A new commentary published in November 2014 issue of the peer-reviewed journal Environmental Health Perspectives (EHP) offers a set of recommendations and guidelines aiming to help researchers to characterize uncertainty in epidemiological findings more effectively. The commentary is an outcome of a workshop organized by the Health and Environmental Sciences Institute (HESI) in Research Triangle Park, North Carolina, U.S., on October 22-23, 2012. At the meeting, experts from academia, government, and industry discussed the use of epidemiologic data in risk assessments, including the application of analytic methods to address sources of uncertainty.
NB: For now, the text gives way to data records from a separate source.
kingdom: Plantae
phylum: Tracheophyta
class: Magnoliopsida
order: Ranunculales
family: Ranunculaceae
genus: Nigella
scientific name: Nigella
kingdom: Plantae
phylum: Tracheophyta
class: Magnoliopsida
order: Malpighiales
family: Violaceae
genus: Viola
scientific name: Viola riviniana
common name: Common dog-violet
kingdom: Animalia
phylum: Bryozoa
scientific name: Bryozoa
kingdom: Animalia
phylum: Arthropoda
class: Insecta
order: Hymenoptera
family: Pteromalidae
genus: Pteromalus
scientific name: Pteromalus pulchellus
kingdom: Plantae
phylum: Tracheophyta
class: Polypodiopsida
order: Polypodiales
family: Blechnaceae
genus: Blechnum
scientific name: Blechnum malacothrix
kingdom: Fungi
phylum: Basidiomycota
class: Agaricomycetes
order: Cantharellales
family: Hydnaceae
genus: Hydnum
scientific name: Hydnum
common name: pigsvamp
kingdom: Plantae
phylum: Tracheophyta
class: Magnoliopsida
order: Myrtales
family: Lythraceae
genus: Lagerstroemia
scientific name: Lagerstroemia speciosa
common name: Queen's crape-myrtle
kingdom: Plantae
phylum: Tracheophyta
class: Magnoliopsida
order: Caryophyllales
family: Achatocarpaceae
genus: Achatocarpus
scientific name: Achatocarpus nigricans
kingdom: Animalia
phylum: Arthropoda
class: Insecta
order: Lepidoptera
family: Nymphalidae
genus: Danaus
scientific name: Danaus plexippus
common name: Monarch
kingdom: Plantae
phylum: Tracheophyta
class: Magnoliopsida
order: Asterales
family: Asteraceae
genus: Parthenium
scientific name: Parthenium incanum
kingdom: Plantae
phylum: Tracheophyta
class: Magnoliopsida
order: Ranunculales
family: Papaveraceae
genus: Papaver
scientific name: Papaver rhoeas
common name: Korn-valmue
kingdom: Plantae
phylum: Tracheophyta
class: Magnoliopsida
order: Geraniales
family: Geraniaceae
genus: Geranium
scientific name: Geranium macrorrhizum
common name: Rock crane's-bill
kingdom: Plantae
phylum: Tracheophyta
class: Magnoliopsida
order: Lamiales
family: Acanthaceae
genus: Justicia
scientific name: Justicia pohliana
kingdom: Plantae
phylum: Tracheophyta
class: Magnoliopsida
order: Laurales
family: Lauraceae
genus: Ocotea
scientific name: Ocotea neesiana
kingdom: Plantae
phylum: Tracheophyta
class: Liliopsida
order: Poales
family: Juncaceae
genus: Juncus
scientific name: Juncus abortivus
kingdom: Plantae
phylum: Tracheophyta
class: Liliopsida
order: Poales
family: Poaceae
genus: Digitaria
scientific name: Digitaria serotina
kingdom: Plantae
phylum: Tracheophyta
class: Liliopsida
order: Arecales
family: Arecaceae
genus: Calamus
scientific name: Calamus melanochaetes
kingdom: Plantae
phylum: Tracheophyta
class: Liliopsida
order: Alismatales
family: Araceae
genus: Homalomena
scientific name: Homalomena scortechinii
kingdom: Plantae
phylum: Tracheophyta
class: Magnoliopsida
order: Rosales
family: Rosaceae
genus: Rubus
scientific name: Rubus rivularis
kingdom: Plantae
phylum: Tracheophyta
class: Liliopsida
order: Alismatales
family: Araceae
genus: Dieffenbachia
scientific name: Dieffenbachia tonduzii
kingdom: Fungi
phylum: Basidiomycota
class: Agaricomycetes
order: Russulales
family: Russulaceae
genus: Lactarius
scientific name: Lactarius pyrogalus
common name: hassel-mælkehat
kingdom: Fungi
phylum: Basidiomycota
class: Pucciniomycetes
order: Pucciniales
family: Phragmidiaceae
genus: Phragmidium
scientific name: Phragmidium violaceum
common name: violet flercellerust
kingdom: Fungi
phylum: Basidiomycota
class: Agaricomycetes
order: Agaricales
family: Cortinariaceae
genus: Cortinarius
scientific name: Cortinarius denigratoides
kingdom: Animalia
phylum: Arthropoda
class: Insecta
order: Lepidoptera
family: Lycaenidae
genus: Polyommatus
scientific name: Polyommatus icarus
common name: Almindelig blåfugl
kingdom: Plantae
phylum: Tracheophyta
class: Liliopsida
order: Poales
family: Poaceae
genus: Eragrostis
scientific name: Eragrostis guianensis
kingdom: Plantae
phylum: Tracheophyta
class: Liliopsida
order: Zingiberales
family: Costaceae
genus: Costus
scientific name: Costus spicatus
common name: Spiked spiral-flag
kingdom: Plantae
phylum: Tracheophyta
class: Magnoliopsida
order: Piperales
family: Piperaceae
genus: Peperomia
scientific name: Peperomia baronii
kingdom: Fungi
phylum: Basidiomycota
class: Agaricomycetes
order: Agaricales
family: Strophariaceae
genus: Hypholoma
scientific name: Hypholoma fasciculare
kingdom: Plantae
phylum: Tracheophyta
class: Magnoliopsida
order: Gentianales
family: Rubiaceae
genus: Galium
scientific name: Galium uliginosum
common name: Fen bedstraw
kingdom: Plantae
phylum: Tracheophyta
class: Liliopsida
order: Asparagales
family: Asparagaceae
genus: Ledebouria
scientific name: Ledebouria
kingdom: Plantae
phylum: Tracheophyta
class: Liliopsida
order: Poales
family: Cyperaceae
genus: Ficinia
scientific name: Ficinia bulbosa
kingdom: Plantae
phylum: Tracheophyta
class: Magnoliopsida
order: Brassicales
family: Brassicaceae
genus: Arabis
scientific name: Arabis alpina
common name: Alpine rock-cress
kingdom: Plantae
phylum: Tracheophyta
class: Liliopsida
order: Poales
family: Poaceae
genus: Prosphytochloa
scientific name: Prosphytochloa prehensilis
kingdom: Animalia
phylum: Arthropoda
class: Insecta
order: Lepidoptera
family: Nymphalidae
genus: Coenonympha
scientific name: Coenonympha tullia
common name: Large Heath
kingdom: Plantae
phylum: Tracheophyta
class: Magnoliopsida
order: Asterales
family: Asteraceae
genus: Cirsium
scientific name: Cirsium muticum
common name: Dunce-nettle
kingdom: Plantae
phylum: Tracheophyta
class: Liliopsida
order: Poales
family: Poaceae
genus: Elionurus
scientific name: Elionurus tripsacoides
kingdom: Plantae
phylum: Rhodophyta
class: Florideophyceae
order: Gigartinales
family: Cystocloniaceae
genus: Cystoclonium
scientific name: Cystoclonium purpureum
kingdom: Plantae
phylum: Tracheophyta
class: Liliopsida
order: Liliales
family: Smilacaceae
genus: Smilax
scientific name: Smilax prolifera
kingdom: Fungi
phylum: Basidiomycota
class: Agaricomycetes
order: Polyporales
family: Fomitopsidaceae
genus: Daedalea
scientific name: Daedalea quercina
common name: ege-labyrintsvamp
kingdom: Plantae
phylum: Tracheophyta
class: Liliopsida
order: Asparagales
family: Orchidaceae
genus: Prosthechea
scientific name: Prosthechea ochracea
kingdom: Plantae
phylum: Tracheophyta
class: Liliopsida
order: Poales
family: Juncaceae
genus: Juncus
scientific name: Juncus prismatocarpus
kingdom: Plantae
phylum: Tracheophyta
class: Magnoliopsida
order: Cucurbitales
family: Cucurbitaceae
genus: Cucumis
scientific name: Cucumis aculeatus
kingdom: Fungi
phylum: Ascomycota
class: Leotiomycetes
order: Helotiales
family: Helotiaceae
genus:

Uncertainty is associated with the results of most epidemiologic studies. The recommendations in the commentary encourage the use of specific statistical approaches and analytic techniques e.g. quantitative bias analysis, Directed-Acyclic Graphs (DAGs), and Bayesian analyses, to improve the inferences drawn from epidemiologic results. The authors highlight the need for new exposure assessment and uncertainty characterization methods to account for chemical mixtures. Finally, they stress that scientific journals commonly accept manuscripts that are lacking uncertainty analysis, validated exposure assessment, or use of advanced analytic methods. They suggest that funding organizations, peer reviewers, and journal editors should act as catalysts for stimulating change.
Carrie Arnold (November, 2014). “Thinking one step ahead: strategies to strengthen epidemiological data for use in risk assessment.” Environmental Health Perspectives (News), 122, A311.
Burns, C. et al., 2014. “Evaluating uncertainty to strengthen epidemiologic data for use in human health risk assessments.” Environmental Health Perspectives, 122, 1160–1165.